Блядь, а то я не знаю! Что он мне, как пацану, прописные истины вещает? Сколько я друзей похоронил…
…Держали мы как-то раз село. Сербское. А боснякам оно для чего-то очень сильно требовалось, и давили они на нас со страшной силой. Старались. Народу нагнали – как бы не тысячу, артиллерию подтянули – пару пушек да пару гаубиц. При том, что у нас чуть меньше сотни бойцов да три миномета. И даже при таком соотношении мы четыре дня продержались.
Только на пятый день понятно стало, что не удержать нам села. Мины кончились, патронов по сотне на ствол осталось.
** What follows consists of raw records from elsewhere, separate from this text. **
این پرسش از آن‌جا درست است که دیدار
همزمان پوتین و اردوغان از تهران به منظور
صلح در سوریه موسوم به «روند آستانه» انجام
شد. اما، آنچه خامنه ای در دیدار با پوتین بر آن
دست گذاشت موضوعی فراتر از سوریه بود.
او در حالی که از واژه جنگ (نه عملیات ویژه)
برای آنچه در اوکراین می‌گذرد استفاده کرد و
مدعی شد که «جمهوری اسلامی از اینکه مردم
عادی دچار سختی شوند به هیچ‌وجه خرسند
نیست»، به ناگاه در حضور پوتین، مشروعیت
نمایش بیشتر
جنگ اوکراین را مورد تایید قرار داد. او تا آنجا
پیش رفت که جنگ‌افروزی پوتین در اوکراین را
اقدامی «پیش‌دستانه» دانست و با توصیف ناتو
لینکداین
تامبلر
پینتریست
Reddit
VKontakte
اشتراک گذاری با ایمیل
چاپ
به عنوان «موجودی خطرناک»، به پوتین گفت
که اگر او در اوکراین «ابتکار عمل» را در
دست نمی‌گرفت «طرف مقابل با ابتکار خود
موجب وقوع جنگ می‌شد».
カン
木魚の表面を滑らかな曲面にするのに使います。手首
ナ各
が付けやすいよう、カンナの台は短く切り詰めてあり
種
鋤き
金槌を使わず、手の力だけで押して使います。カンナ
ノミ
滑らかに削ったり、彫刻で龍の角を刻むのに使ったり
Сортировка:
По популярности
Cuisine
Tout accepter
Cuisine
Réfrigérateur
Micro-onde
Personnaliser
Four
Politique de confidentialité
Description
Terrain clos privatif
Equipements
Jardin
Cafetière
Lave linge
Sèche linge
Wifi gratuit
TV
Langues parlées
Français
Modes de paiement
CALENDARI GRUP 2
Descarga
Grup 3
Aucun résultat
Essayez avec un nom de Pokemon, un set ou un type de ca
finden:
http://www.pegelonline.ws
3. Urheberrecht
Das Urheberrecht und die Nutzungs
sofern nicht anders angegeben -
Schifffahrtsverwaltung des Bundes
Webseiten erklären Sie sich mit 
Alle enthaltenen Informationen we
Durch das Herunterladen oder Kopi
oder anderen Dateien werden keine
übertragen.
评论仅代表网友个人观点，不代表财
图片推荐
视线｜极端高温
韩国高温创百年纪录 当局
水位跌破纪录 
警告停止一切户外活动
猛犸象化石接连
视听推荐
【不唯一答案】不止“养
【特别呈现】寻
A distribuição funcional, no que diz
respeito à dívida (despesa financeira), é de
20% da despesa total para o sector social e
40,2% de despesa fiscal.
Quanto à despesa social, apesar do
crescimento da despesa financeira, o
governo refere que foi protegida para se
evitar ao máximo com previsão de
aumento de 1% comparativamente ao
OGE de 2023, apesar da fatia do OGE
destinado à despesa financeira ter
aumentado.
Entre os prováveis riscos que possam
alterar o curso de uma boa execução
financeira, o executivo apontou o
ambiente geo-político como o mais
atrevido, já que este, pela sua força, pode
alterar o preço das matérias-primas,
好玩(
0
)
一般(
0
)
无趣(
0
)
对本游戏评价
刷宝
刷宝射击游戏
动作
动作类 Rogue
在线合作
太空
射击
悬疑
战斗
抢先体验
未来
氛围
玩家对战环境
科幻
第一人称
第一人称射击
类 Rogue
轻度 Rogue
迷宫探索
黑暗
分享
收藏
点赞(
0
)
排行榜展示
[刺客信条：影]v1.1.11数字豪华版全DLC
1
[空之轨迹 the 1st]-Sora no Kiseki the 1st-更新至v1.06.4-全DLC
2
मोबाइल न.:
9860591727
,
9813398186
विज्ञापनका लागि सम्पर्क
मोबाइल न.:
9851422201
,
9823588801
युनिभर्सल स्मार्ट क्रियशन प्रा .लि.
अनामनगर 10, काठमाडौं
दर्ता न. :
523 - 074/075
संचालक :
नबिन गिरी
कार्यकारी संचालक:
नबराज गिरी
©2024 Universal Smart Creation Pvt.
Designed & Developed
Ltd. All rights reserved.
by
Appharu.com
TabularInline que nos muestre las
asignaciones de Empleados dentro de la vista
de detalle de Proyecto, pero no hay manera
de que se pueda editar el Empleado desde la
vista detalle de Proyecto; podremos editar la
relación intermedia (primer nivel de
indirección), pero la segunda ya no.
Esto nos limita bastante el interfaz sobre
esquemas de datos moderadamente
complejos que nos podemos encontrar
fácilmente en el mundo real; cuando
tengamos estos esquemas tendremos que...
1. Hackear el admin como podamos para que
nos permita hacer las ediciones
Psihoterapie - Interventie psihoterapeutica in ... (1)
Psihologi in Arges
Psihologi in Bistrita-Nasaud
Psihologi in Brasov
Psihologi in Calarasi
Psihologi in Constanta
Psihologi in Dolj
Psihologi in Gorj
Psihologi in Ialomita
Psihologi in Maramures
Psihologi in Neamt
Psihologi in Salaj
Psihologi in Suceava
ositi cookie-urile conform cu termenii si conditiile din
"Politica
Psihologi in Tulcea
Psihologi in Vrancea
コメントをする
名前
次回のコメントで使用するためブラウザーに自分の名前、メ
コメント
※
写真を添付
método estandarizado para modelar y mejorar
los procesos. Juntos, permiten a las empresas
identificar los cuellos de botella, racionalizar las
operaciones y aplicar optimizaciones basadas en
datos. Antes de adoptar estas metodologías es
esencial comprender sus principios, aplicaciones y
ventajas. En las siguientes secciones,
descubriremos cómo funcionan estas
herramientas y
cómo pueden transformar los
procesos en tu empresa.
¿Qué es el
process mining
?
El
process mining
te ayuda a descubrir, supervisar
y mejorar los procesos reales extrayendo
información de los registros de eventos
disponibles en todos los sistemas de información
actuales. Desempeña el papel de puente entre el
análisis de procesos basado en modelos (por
Еще немного – и поляжем все. А как поляжем – муслимы по нашим трупам в село войдут и жителям тотальную зачистку устроят. Собрался я тогда с сербским капитаном на военный совет, и решили мы: граждов вывести надо, а там и самим когти рвать. Решить-то решили, а как выполнять? Мужчин в селе нет, остались дети малые, старики, что еле ноги переставляют, и бабы… Им через горы в одиночку идти – смерть верная. Ногу кто подвернет на камнях – кто понесет? Или РДГ босняков просочится – перережут всех. И предложил я тогда капитану: он со своими ребятами граждов через горы поведет. Поможет, если кого нести придется, и прикроет в случае чего. Мы ему четыре часа даем – и за ним.
Перед рассветом они ушли. А мы остались. Четыре часа держались, потом еще час – для верности, а потом… Потом нам совсем худо стало. Припекло по полной. Половина домов уже в их руках, и похоже, что окружают нас. Мы в ответ и сделать ничего не можем – прижали нас огнем так, что головы не поднять. Еще чуть-чуть – и не вырвемся. А у нас три двухсотых и пять трехсотых. И всех вынести надо, даже мертвых. Потому как мы уже насмотрелись, что босняки с телами наших павших делают.
Собрал я тогда всех бойцов в кулак, и рванули мы на прорыв. Что удивительно – прорвались! Причем без потерь – настолько враг такой наглости от нас не ожидал. Но минут через двадцать они очухались, нам на хвост упали и не слезают, суки. И самое сволочное, что горы эти они лучше нас знают. Нам бы оторваться рывком, но с ранеными – хрен выйдет!
Тропка вьется, точно змея, у которой колики желудочные приключились. И все время в горку… Слышу – ребята дышат, точно кони запаленные. А это – первый звоночек. Еще минуток десять – растянется отряд, а потом… Потом последние просто ложится начнут. Вроде как лучше разом отмучиться, чем ждать, пока от натуги сердце не сдюжит… А остальные, на это глядя, рассудят: чем своих бросать, так уж лучше смерть всем вместе принять, чтобы не думали босняки, что мы своих оставить можем. Тут-то всем и придет пиздец. Подкрадется незаметно. И как мы жизни свои в последнем бою разменяем – никто никогда не расскажет. Домой весточку не пришлет, что, мол, не ждите сына, мужа, брата, отца… Потому как и не узнает никто, где мы, бравые такие, полегли.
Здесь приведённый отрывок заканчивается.